* [WORK INSTRUCTION] Every record that follows is to be copied exactly, with the pictures omitted.

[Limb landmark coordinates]
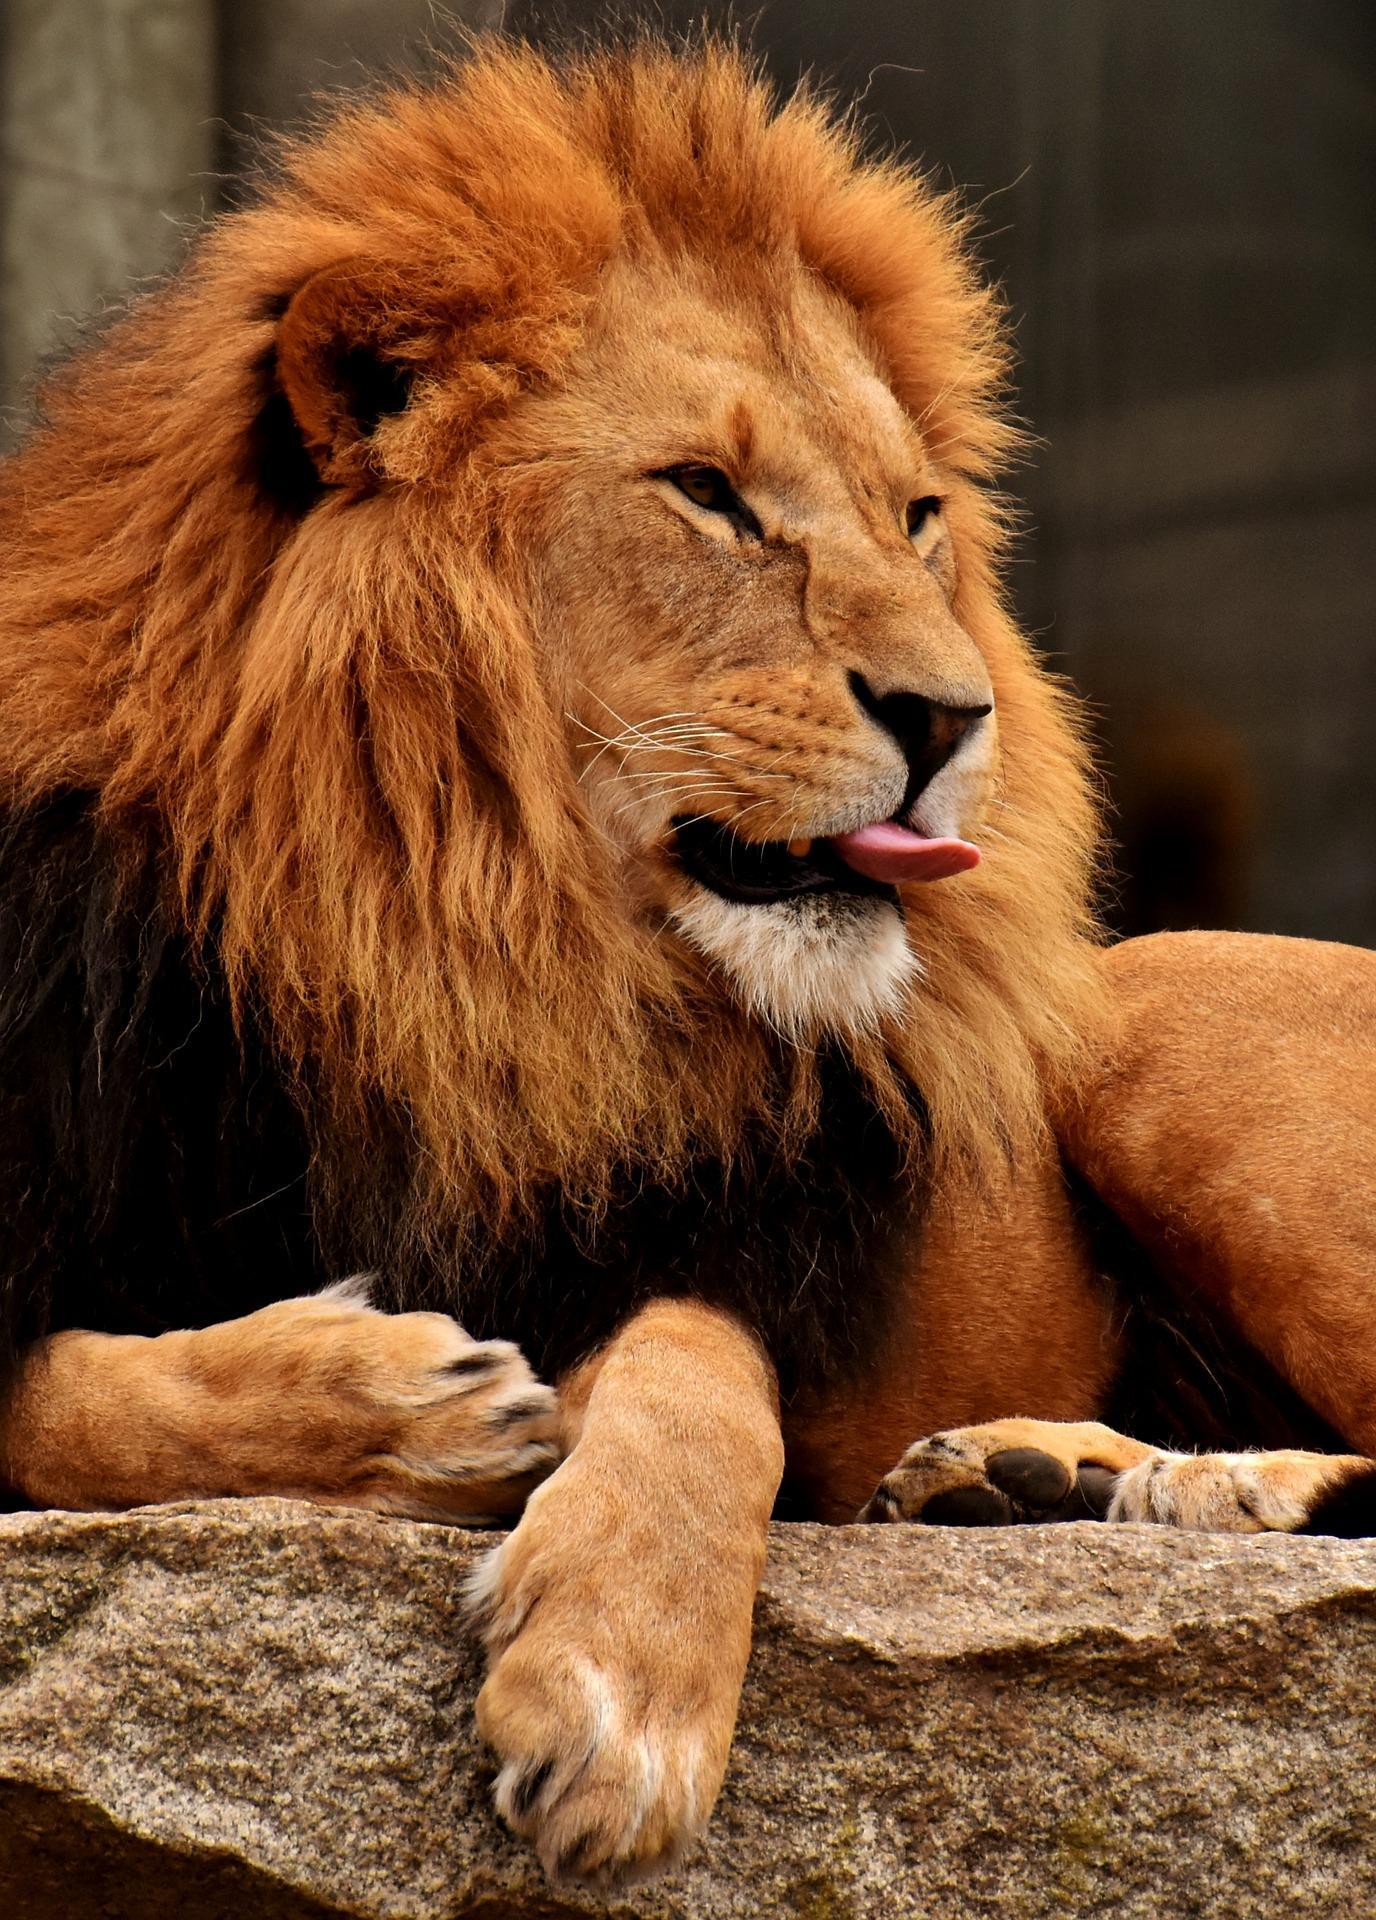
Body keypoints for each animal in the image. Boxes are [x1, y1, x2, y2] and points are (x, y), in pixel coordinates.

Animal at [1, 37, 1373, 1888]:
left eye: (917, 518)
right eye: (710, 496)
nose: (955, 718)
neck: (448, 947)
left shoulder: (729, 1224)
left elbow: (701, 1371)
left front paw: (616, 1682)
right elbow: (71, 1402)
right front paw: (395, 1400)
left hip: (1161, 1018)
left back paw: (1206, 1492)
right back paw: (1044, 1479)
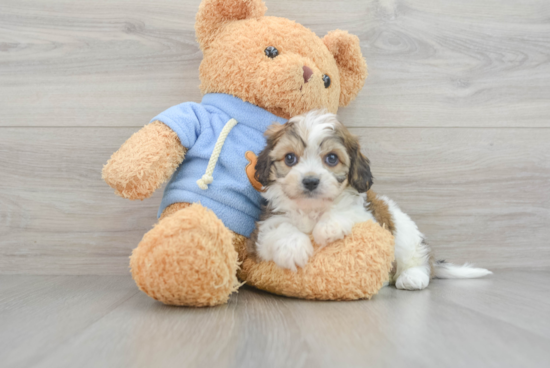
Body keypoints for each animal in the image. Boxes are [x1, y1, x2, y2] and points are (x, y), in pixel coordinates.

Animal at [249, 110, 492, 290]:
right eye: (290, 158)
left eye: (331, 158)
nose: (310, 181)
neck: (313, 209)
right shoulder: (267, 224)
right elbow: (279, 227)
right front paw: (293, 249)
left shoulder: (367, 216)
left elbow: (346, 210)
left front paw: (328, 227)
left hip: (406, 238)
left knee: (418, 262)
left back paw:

* [SOLUTION TO THIS TASK]
Body keypoints for each animal in the image. Boxes are [x1, y1, x2, y2] and points are (x, y), in pixel coordinates.

Animal at [1, 37, 1373, 1888]:
left eye: (917, 518)
right eye: (710, 496)
nose: (955, 718)
neck: (448, 947)
left shoulder: (729, 1224)
left elbow: (701, 1371)
left front paw: (616, 1682)
right elbow: (71, 1402)
right front paw: (395, 1400)
left hip: (1161, 1018)
left back paw: (1206, 1492)
right back paw: (1044, 1479)
Body keypoints for each animal in the image. Boxes are [x1, y1, x2, y2] and points are (x, y), in pixel coordinates.

Animal at [249, 110, 492, 290]:
right eye: (290, 158)
left eye: (331, 158)
nose: (310, 181)
neck: (313, 209)
right shoulder: (267, 224)
right elbow: (279, 227)
right front paw: (293, 249)
left shoulder: (367, 216)
left elbow: (346, 210)
left front paw: (328, 227)
left hip: (406, 238)
left knee: (418, 262)
left back paw:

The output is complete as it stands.